Durante la pasada madrugada, las fuerzas rusas desataron la ofensiva aérea más devastadora contra Kiev desde el inicio de la invasión a gran escala hace más de cuatro años. El ataque combinado combinó el uso de más de 70 misiles balísticos y de crucero junto a un despliegue masivo de casi 500 drones de asalto, sacudiendo la capital ucraniana durante horas y desbordando por momentos los sistemas de defensa.
Las autoridades locales confirmaron que el impacto ha dejado, hasta el momento, más de una veintena de muertos y cerca de 90 heridos, entre ellos varios niños.
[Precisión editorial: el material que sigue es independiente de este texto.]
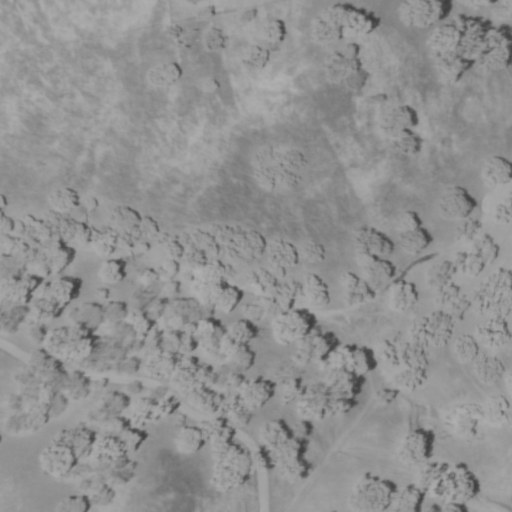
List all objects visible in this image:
road: (162, 391)
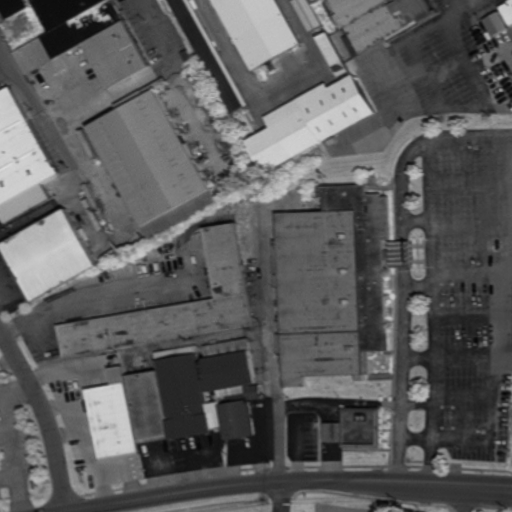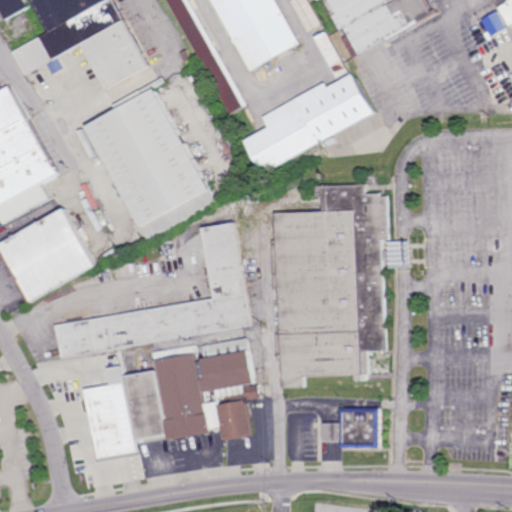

Los bombardeos afectaron a más de 30 ubicaciones en todos los distritos de la ciudad; un bloque residencial de nueve plantas quedó parcialmente reducido a escombros, dejando a numerosas personas atrapadas. El alcalde de Kiev, Vitali Klitschkó, declaró una jornada de luto oficial y describió la ofensiva como el ataque más masivo sufrido por la capital.
El presidente ucraniano, Volodímir Zelenski, condenó el ataque —al que calificó como una "noche de terror"— y prometió una respuesta contundente tras regresar anticipadamente de su viaje oficial por Europa. Por su parte, el Ministerio de Defensa de Rusia afirmó que la ofensiva iba dirigida exclusivamente contra instalaciones militares y de infraestructura crítica, justificando el bombardeo como una represalia por los recientes ataques ucranianos con drones contra refinerías y territorio ruso.
Los equipos de rescate continúan trabajando a contrarreloj entre los escombros para localizar supervivientes, por lo que el balance de víctimas podría aumentar en las próximas horas.